Ho viaggiato da Budapest alla Sardegna senza aerei per l’ambiente

È lunga. Ma ne vale la pena.

Pubblicato l’1 ottobre 2019 su VICE

Chissà se nel tentativo di renderci la vita più comoda e in linea con i ritmi frenetici quotidiani, non spazziamo via solo le esperienze negative, ma anche molte positive che ci potrebbero arricchire"
Chissà se nel tentativo di renderci la vita più comoda e in linea con i ritmi frenetici quotidiani, non spazziamo via solo le esperienze negative, ma anche molte positive che ci potrebbero arricchire”

In ogni lingua esiste sempre una parola che riesce a riassumere un concetto che, detto in un’altra, ne richiederebbe molte di più. Nel mio caso: grazie svedese per aver regalato al mondo flygskam, termine che esprime il senso di vergogna che si prova quando si prende un aereo per via del suo impatto ambientale. Se il consumo di carne e il problema della plastica sono centrali nel dibattito ambientalista da tempo, quello dell’aviazione civile (termine in cui si include anche l’aviazione commerciale, ma non quella militare), è diventato oggetto di discussione solo più di recente: attualmente responsabile del 2 percento delle emissioni globali, si prevede che entro il 2050 raggiungerà il 16 percento.

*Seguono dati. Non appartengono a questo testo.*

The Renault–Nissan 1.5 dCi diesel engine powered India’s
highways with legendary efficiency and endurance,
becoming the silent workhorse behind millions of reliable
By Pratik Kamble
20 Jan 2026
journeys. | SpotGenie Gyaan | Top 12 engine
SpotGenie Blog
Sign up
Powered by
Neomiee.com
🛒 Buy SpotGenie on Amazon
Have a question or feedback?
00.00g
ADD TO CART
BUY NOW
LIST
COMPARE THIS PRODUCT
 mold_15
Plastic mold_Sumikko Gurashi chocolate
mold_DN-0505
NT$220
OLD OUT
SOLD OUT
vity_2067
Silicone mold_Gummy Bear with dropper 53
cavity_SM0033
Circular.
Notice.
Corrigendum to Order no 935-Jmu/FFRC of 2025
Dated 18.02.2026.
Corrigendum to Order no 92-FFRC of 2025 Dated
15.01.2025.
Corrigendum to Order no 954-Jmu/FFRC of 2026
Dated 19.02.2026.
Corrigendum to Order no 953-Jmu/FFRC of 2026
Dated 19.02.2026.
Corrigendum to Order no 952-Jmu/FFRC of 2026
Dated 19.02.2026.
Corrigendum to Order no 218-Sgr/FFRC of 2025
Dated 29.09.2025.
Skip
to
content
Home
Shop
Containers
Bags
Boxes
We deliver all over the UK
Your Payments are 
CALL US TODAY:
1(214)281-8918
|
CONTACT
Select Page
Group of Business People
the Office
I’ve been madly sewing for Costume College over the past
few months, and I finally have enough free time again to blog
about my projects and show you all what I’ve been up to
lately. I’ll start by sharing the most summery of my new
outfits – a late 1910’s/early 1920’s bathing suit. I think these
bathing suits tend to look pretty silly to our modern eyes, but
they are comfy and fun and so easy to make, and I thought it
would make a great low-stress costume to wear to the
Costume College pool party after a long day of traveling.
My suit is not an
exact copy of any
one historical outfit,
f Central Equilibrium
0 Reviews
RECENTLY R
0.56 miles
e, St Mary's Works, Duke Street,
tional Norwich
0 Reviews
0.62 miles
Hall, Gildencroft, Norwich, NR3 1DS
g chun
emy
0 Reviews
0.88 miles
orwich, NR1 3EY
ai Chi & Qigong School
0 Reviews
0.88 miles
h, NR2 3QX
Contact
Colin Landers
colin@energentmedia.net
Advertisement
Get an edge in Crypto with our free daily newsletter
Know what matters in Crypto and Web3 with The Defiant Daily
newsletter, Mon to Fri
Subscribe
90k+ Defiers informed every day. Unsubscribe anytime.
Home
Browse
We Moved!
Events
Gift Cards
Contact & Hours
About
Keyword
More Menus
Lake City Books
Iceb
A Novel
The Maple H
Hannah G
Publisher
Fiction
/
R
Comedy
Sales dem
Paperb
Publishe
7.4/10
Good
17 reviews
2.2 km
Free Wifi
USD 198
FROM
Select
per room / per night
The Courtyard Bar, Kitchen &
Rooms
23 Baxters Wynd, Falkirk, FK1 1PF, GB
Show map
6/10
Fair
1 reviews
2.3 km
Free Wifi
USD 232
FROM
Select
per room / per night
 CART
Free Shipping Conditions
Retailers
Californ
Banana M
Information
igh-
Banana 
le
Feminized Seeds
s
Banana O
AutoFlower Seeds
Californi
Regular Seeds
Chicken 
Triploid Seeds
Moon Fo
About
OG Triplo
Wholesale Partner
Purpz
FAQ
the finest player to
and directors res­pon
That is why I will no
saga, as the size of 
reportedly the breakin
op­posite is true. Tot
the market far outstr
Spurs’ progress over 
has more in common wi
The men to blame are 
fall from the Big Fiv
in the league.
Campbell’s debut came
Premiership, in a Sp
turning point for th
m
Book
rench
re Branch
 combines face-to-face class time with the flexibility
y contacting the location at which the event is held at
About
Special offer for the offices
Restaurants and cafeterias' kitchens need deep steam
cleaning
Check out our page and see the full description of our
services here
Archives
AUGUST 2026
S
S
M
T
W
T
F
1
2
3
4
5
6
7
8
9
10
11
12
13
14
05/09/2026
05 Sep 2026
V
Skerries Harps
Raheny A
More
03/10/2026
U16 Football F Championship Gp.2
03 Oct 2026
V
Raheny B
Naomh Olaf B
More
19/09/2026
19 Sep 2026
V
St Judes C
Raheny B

Quando a inizio settembre mi è arrivato un invito dalla Sardegna per partecipare come relatore a tre giorni di conferenze organizzate dagli studenti di Fridays For Future Sassari, ho ripensato alla flygskam e non ho avuto dubbi: nell’isola sarei dovuto arrivare senza volare. Peccato che abiti a Budapest da alcuni anni e che da Sassari mi separino 1.500 chilometri.

Elaboro subito il piano di arrivare fino a Genova in treno e poi prendere un traghetto per Porto Torres. La ricerca del percorso migliore inizia su The Man in Seat Sixty-One, il sito creato dall’inglese Mark Smith che è un po’ la bibbia del viaggio in treno. Lì si trovano info sulle più spettacolari tratte ferroviarie europee e mondiali, ma soprattutto orari sempre aggiornatissimi. A quanto pare Smith è anche il webmaster del sito, e dal suo aspetto retrò un po’ si vede. Per orari e durata non trovo una soluzione adatta a raggiungere Genova, così provo anche sul portale delle ferrovie tedesche, un’ottima risorsa per farsi un’idea delle tratte che collegano le principali città europee—ma anche lì non ho successo. A quel punto passo all’aggregatore di viaggi fromatob, che mi consiglia di prendere un autobus Flixbus Budapest-Genova.